Information shown START
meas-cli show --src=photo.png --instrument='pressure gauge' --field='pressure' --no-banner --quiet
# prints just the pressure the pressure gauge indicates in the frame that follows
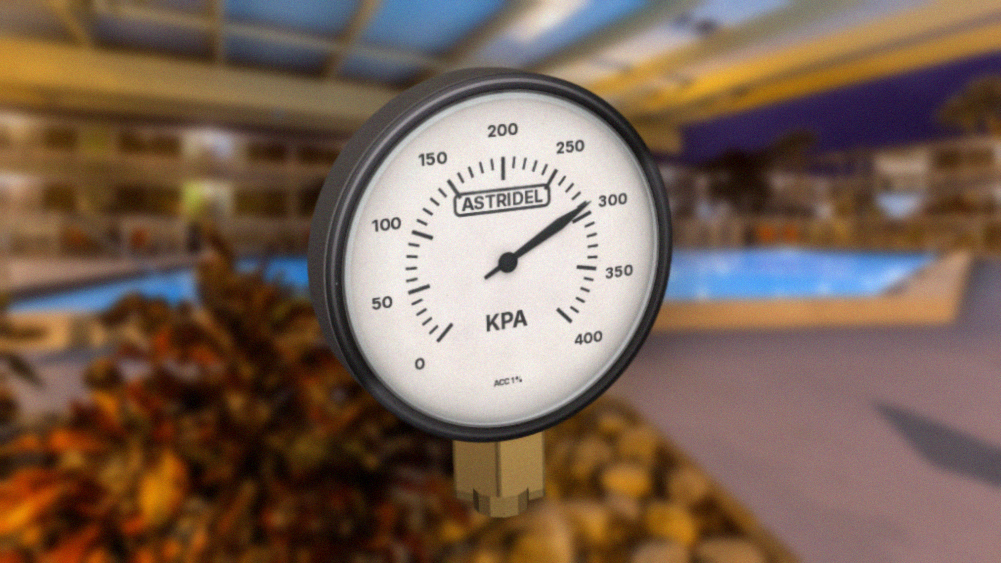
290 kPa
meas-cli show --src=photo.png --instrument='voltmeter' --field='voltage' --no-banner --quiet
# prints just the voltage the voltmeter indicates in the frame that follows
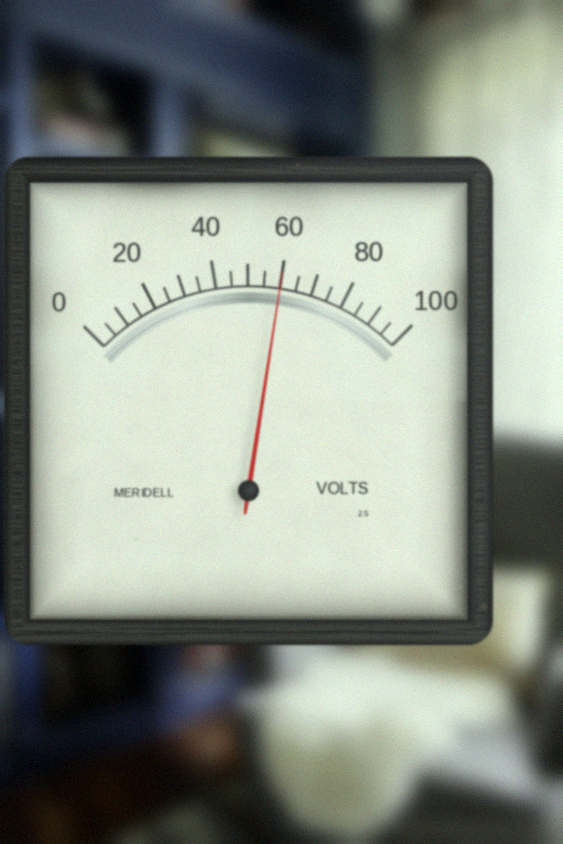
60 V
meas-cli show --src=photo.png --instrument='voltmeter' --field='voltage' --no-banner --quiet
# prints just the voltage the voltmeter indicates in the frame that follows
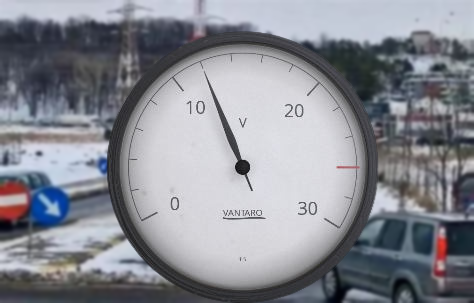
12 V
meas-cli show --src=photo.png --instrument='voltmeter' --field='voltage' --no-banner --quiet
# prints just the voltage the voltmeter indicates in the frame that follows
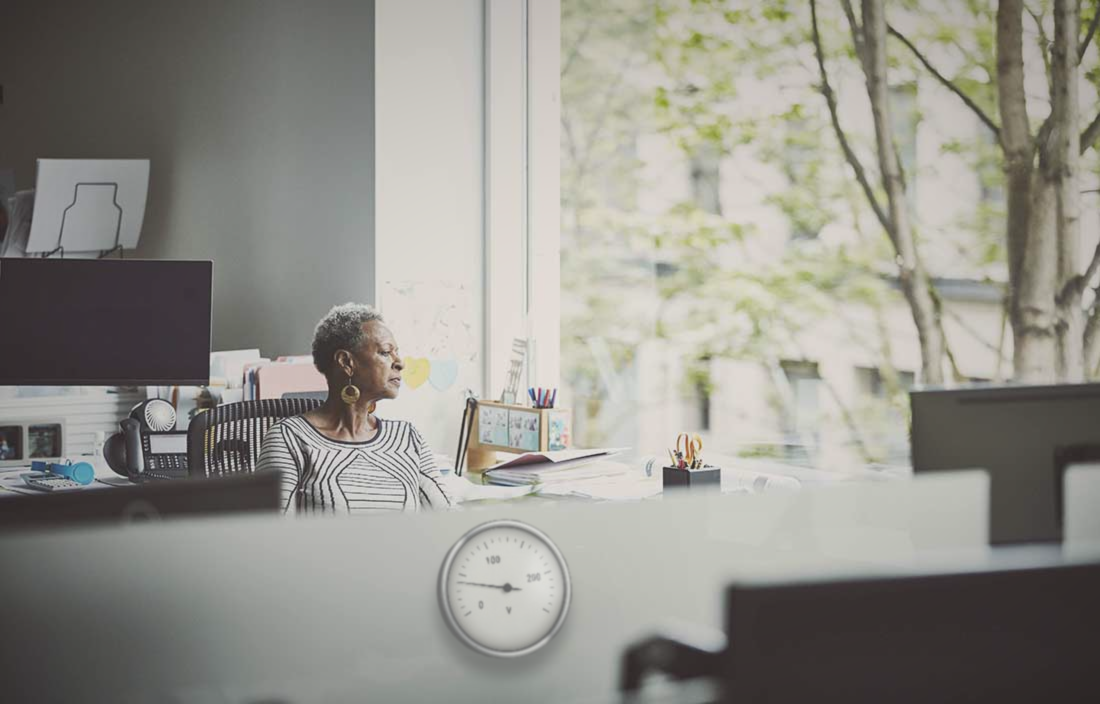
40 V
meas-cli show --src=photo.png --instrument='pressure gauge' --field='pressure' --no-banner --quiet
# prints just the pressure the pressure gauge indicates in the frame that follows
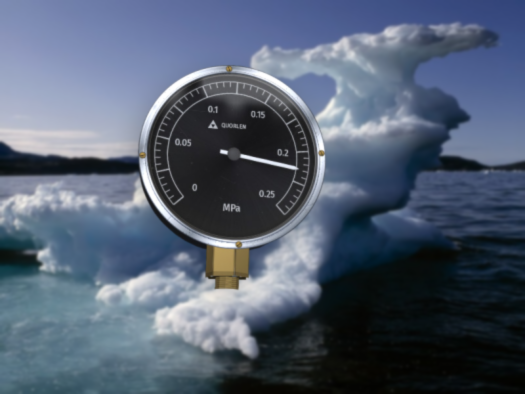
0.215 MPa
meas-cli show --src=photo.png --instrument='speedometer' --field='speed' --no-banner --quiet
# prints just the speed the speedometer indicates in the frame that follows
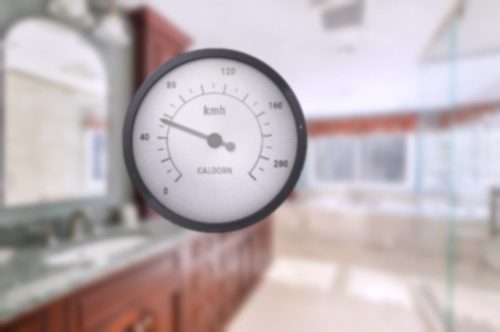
Information shown END
Information shown START
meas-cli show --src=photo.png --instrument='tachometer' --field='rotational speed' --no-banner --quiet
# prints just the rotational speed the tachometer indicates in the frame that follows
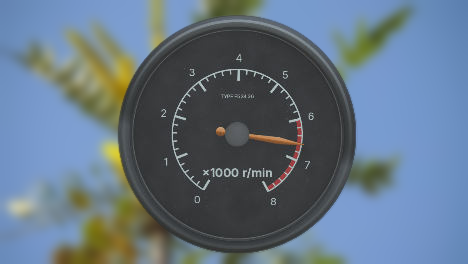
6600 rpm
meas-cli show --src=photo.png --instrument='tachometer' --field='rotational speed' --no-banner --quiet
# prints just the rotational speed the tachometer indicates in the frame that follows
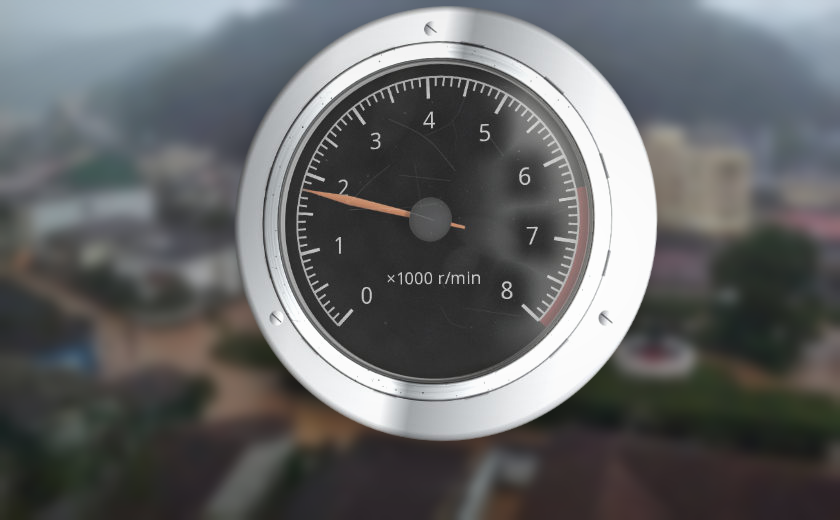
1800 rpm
Information shown END
Task requirements
Count the lines in the records above that contain the string "speedometer", treating uppercase and lowercase letters as distinct. State only the resulting number.

Response to the exercise
2